From the Cardiovascular Research Center, Massachusetts General Hospital, Boston (D.H., A.L., A.Y., L.X., D.J.M., I.J.D.).
Department of Biomedical Engineering, Boston University, MA (D.H.).
Circ Res. 2018 Oct 12;123(9):1066-1079. doi: 10.1161/CIRCRESAHA.118.313249.
Human pluripotent stem cell-derived cardiomyocytes (hPSC-CMs) are a readily available, robustly reproducible, and physiologically appropriate human cell source for cardiac disease modeling, drug discovery, and toxicity screenings in vitro. However, unlike adult myocardial cells in vivo, hPSC-CMs cultured in vitro maintain an immature metabolic phenotype, where majority of ATP is produced through aerobic glycolysis instead of oxidative phosphorylation in the mitochondria. Little is known about the underlying signaling pathways controlling hPSC-CMs' metabolic and functional maturation.
To define the molecular pathways controlling cardiomyocytes' metabolic pathway selections and improve cardiomyocyte metabolic and functional maturation.
We cultured hPSC-CMs in different media compositions including glucose-containing media, glucose-containing media supplemented with fatty acids, and glucose-free media with fatty acids as the primary carbon source. We found that cardiomyocytes cultured in the presence of glucose used primarily aerobic glycolysis and aberrantly upregulated HIF1α (hypoxia-inducible factor 1α) and its downstream target lactate dehydrogenase A. Conversely, glucose deprivation promoted oxidative phosphorylation and repressed HIF1α. Small molecule inhibition of HIF1α or lactate dehydrogenase A resulted in a switch from aerobic glycolysis to oxidative phosphorylation. Likewise, siRNA inhibition of HIF1α stimulated oxidative phosphorylation while inhibiting aerobic glycolysis. This metabolic shift was accompanied by an increase in mitochondrial content and cellular ATP levels. Furthermore, functional gene expressions, sarcomere length, and contractility were improved by HIF1α/lactate dehydrogenase A inhibition.

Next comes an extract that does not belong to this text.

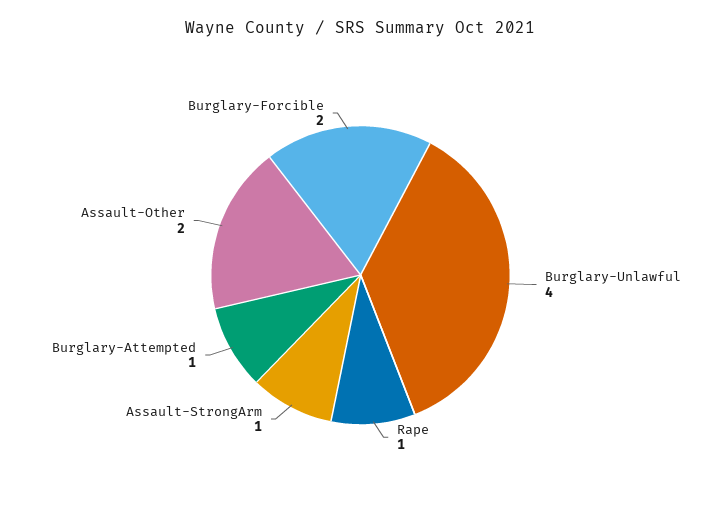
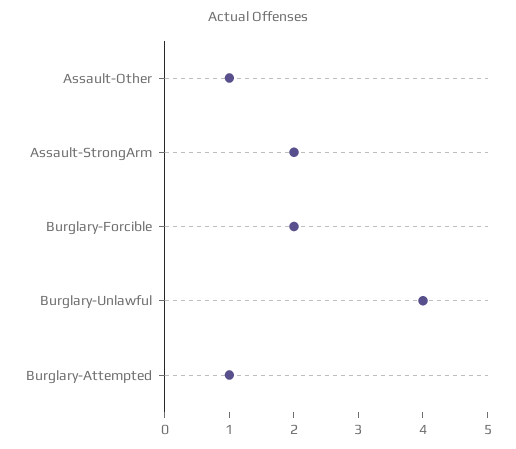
Rape: 1 -> none
Assault-StrongArm: 1 -> 2
Assault-Other: 2 -> 1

We show that under standard culture conditions, the HIF1α-lactate dehydrogenase A axis is aberrantly upregulated in hPSC-CMs, preventing their metabolic maturation. Chemical or siRNA inhibition of this pathway results in an appropriate metabolic shift from aerobic glycolysis to oxidative phosphorylation. This in turn improves metabolic and functional maturation of hPSC-CMs. These findings provide key insight into molecular control of hPSC-CMs' metabolism and may be used to generate more physiologically mature cardiomyocytes for drug screening, disease modeling, and therapeutic purposes.

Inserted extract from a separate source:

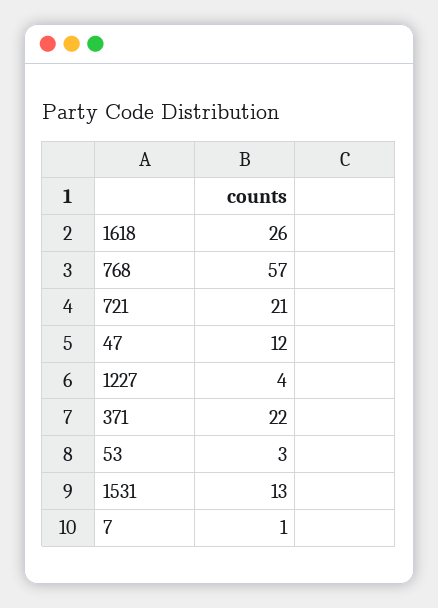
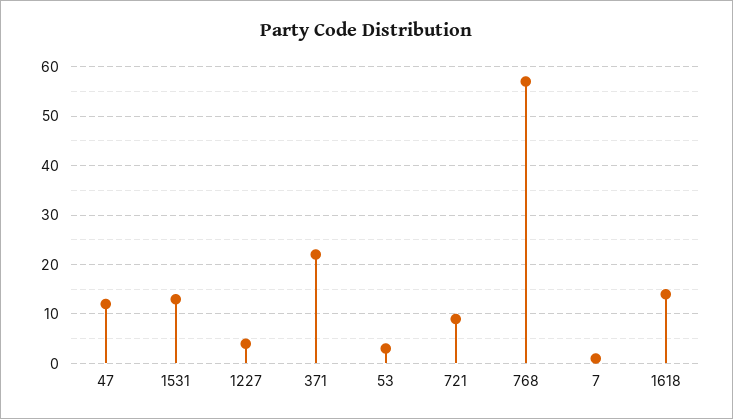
1618: 26 -> 15
721: 21 -> 10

人类多能干细胞衍生的心肌细胞(hPSC-CMs)是一种易于获得、可高度重现且生理适宜的人类细胞来源,可用于体外心脏疾病建模、药物发现和毒性筛选。然而,与体内的成人心肌细胞不同,体外培养的 hPSC-CMs 保持不成熟的代谢表型,其中大部分 ATP 通过有氧糖酵解产生,而不是通过线粒体中的氧化磷酸化产生。目前尚不清楚控制 hPSC-CMs 代谢和功能成熟的潜在信号通路。

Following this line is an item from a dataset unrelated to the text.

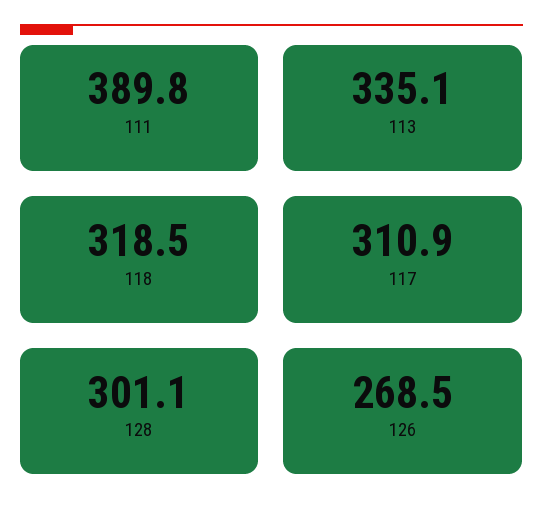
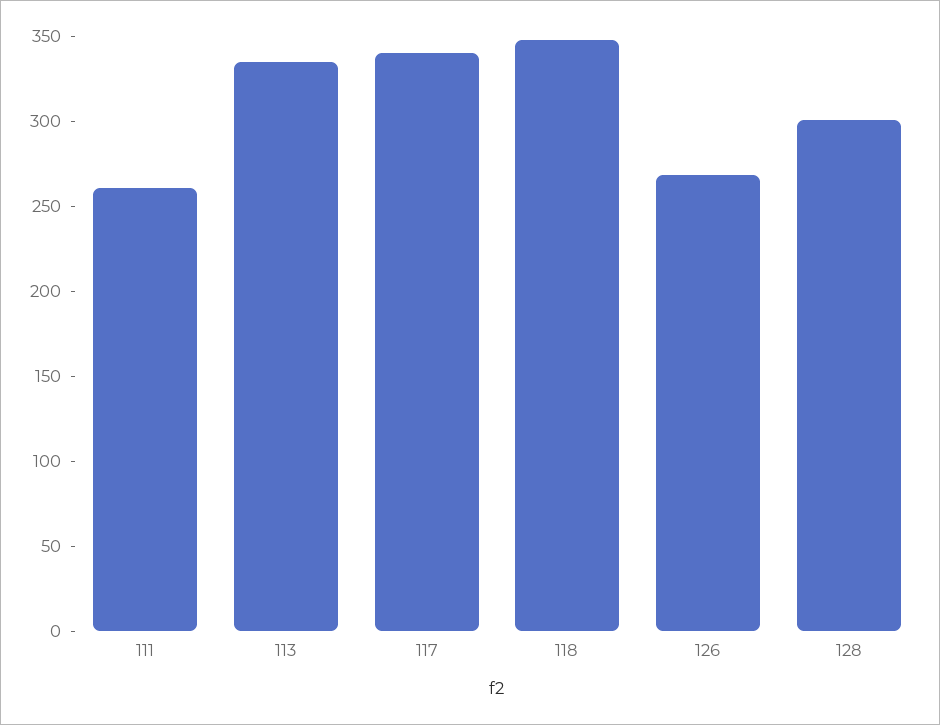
111: 389.8 -> 260
118: 318.5 -> 350
117: 310.9 -> 340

确定控制心肌细胞代谢途径选择的分子途径,并改善心肌细胞的代谢和功能成熟。
我们在不同的培养基组成中培养 hPSC-CMs,包括含葡萄糖的培养基、含葡萄糖和脂肪酸的培养基以及以脂肪酸为主要碳源的无葡萄糖培养基。我们发现,在葡萄糖存在的情况下培养的心肌细胞主要利用有氧糖酵解,并异常地上调 HIF1α(缺氧诱导因子 1α)及其下游靶标乳酸脱氢酶 A。相反,葡萄糖剥夺促进氧化磷酸化并抑制 HIF1α。HIF1α 或乳酸脱氢酶 A 的小分子抑制导致从有氧糖酵解到氧化磷酸化的转变。同样,HIF1α 的 siRNA 抑制刺激氧化磷酸化,同时抑制有氧糖酵解。这种代谢转变伴随着线粒体含量和细胞内 ATP 水平的增加。此外,HIF1α/乳酸脱氢酶 A 的抑制增强了功能基因表达、肌节长度和收缩性。
我们表明,在标准培养条件下,hPSC-CMs 中 HIF1α-乳酸脱氢酶 A 轴异常上调,阻止其代谢成熟。该途径的化学或 siRNA 抑制导致从有氧糖酵解到氧化磷酸化的适当代谢转变。这反过来又改善了 hPSC-CMs 的代谢和功能成熟。这些发现为 hPSC-CMs 代谢的分子控制提供了重要见解,并可用于生成更具生理成熟度的心肌细胞,用于药物筛选、疾病建模和治疗目的。